For the sake of completeness I shall now include the preliminary pencils in their raw and unabridged detail.
Okay, a very quick update. This was my entry to the Cartoonists' Club of Great Britain Caption Competition a week ago. The theme was Reality T.V. I got four points which is a relief as I thought I was heading towards Crackerjack pencil land.
If you are too young to get the Crackerjack reference, shouldn't you be in bed or doing your homework or something?
Mrs. Brendini pointed out that all my aliens look like octopusses (octopus? octopussies? What the hell is the plural?). I put this down to reading too many H. P. Lovecraft stories in my formative years. But his tales are of nothing compared to the horrific prospect of Trump as the man with his finger on the nuclear button. There are worrying intimations of Stephen King's The Dead Zone being echoed in real life here.
Anyway, I'm just clearing the decks for my next post, which I have been meaning to publish for months and months!
How about this? My second blog entry in two consecutive days. Funny ol' world, innit?
This was my contribution to the weekly caption competition under the aegis of the Cartoonists' Club of Great Britain and clicking on the link will take you to the other entries. Yes, the other four entries. There were only five of us taking part his week. Upon learning this news i rubbed my hands together with glee. With so few competitors I was bound to get a good many votes. What is about to be narrated to you is what the Greeks call hubris. With so little, numerically, in the way of competition and in view of the fact that this is one of my better efforts, a good proportion of the votes HAD to come my way. It is a statistic certainty.
Well, I watched the early voting and thought, do you know what? There is a very good chance that I may win this week's competition. It never crossed my mind to tot up the other entrants post. No, this was all about me me me. So the morning after voting began I went to work and began thinking about captions for next week's competition. Not only that, I actually made a list; a list of captions whittled down to four in number, that I could draw upon when the request came for the provision of creative spring-boarding.

**Problem set:**
a - Mark each statement about the blog post yes or no. Back each verdict with the deciding words from the blog post, quoted word for word.
(i) The writer blames reading Stephen King for drawing aliens that look like octopuses.
(ii) The writer got four points for the Reality T.V. entry.
(iii) The writer's list of captions for next week held six captions.
b - Using the blog post, answer these questions:
(i) Which club runs the caption competition?
(ii) Which Stephen King story does the writer mention?
(iii) What word does the writer say the Greeks use for what is about to be narrated?
c - Carry the blog post forward from its final sentence, keeping the writer's voice.
The data after this point is separate from the blog post.

**Collected material:**

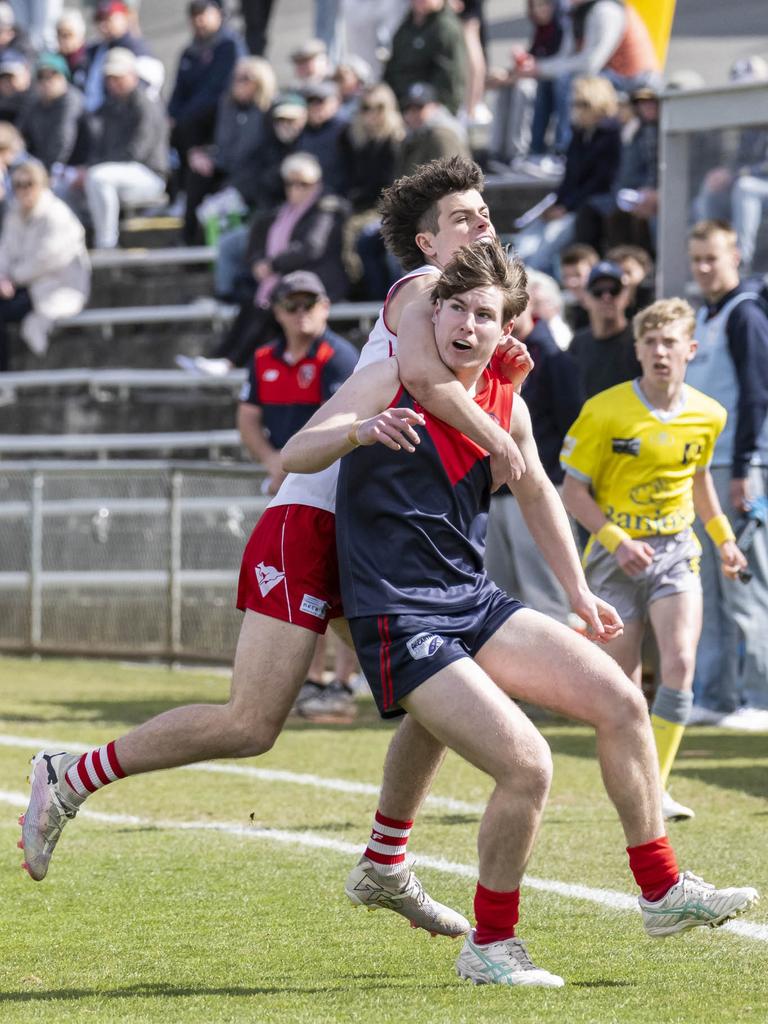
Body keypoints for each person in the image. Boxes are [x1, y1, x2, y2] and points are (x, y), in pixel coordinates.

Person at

**Responses in order:**
a -
(i) No: "I put this down to reading too many H. P. Lovecraft stories in my formative years."
(ii) Yes: "I got four points"
(iii) No: "a list of captions whittled down to four in number"

b -
(i) The Cartoonists' Club of Great Britain
(ii) The Dead Zone
(iii) Hubris

c -
Well, a number of people did, in actual fact, think highly enough of my cartoon to award it their top score. Once the dust had settled and the count was in I scored twenty. Yup, 20, vingt, two-zero. I can't really remember the last time I had such a high score.
I came fourth out of five. There is a lesson to be learned here, but I'm too egotistical to know what it may be.
I shall now strip away the mystique of the creative process and stick the two preliminary drawings I did for this cartoon. The first one is little more than a crude scribble just in order to get the idea down on paper. As I jotted down the gentleman, I thought he ought to be wearing garterettes. Spike Milligan's Q series (possibly - it may have been There's A Lot Of It About) used to have spoof commercials for Threadgold ThoroughGrip Garterettes, complete with a jingle that I can still sing to this day.
A little bit of self-imposed prudery crept in, I notice. In the scribble, the Wardrobe Mistress is topless. In the tighter pencils she's wearing a bra. Perhaps I felt she needed a bit of support. I also made her more the point of focus in the second drawing.
I knew the girl would have to be pretty and well proportioned so I looked at a load of seaside postcards for inspiration. Doing this made me knuckle down and analyse the cartoon figure in all its proportions a bit more and in this respect I think the most successful figure of the trio is the wife.
I shall be moving on to a particular pet project later this week, more of which anon.